5 Nines is a term used in the computer industry that refers to the 5 nines in 99.999%. This number is about the best odds manufacturers will give that one of their systems will be available at any given moment in time. Of course there are systems with higher availability but they tend to have very expensive multiple redundancy. 5 Nines is the best availability claimed for commercial system, and after all, 99.999% availability is pretty good. 5 Nines translates to a downtime of only 5 minutes a year.
While this makes for good marketing material it does not make very much sense even if it were possible. A typical user does not think in terms of availability. Instead they think in terms of system failure; how frequently it happens (reliability), and how long it takes them to recover afterwards (recoverability). All three factors must be taken into consideration when specifying desired system quality.
- Availability Probability of nominal operation
- Reliability Mean Time Between Failure (MTBF)
- Recoverability Mean Time To Recover (MTTR)
To illustrate the interaction of these three attributes consider a system with a high availability of 99.999%, a low reliability (MTBF of about 30 hours). The system fails every 30 hours but it is only unavailable for one second each time. There are about 300 failures in a year adding up to a total downtime of 5 minutes. As soon as the hardware returns from it’s one second absence the software starts an automatic recovery process. This is where the definition of MTTR becomes important. A hardware manufacturer will claim that the mean time to recover is less than a second. However while the hardware may be available the system it supports is going through a software recovery process. On a large database system this type of recovery could take up to 5 hours! From a user perspective the system is unavailable for normal use for 5 hours out of every 30 while it recovers. That is a mere 83.3% percieved availability.

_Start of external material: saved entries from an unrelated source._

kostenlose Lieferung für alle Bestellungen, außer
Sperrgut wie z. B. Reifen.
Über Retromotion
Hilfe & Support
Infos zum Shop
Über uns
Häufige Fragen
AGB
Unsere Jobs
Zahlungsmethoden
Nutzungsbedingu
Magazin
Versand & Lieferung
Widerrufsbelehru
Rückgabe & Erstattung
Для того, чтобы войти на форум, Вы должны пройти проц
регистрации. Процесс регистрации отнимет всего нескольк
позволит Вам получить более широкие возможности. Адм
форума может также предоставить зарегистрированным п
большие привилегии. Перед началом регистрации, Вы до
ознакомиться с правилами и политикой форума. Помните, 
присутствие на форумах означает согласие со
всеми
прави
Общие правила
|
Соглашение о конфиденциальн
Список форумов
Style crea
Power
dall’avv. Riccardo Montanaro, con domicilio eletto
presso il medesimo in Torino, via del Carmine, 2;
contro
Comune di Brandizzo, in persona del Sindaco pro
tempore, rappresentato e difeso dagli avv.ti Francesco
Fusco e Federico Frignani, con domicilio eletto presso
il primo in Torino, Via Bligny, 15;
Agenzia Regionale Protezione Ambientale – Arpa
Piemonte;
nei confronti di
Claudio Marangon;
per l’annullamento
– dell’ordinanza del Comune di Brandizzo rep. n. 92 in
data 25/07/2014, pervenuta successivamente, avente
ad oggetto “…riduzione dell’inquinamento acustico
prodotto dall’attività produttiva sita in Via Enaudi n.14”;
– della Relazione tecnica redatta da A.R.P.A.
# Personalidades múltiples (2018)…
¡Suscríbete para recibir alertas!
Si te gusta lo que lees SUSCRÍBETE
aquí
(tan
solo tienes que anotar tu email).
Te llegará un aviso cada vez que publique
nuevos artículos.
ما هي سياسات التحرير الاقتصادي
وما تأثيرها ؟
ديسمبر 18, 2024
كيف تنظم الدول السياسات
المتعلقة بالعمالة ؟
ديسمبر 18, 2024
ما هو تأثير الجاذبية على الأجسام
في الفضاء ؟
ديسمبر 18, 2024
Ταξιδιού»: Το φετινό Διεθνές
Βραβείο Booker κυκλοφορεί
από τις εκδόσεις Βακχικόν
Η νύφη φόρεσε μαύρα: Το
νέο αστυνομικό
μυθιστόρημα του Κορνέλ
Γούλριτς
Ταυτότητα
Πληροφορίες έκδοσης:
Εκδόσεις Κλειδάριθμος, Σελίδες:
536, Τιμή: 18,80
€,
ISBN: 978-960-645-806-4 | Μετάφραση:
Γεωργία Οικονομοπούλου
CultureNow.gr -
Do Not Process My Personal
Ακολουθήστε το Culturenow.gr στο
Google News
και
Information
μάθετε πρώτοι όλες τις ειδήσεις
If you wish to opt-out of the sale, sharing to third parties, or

This extreme case is not as unlikely as one might think. I once had to build an interface that linked two large systems connected to each other via a leased microwave telephone link. The phone company guaranteed a 1 hour downtime a year. 99.99% availability. What they neglected to tell us was that this downtime would be spread randomly throughout the year in fraction of a second increments. Eventually we worked out what was happening and tweaked our already fault tolerant system to accommodate the unexpectedly frequent failures. Fortunately our MTTR was negligible.
Availability, Reliability, and Recoverability are just three system quality attributes. There are many more. Picking just one to raise above all the others is nonsense, It is the way these attributes interact with each other that is really important.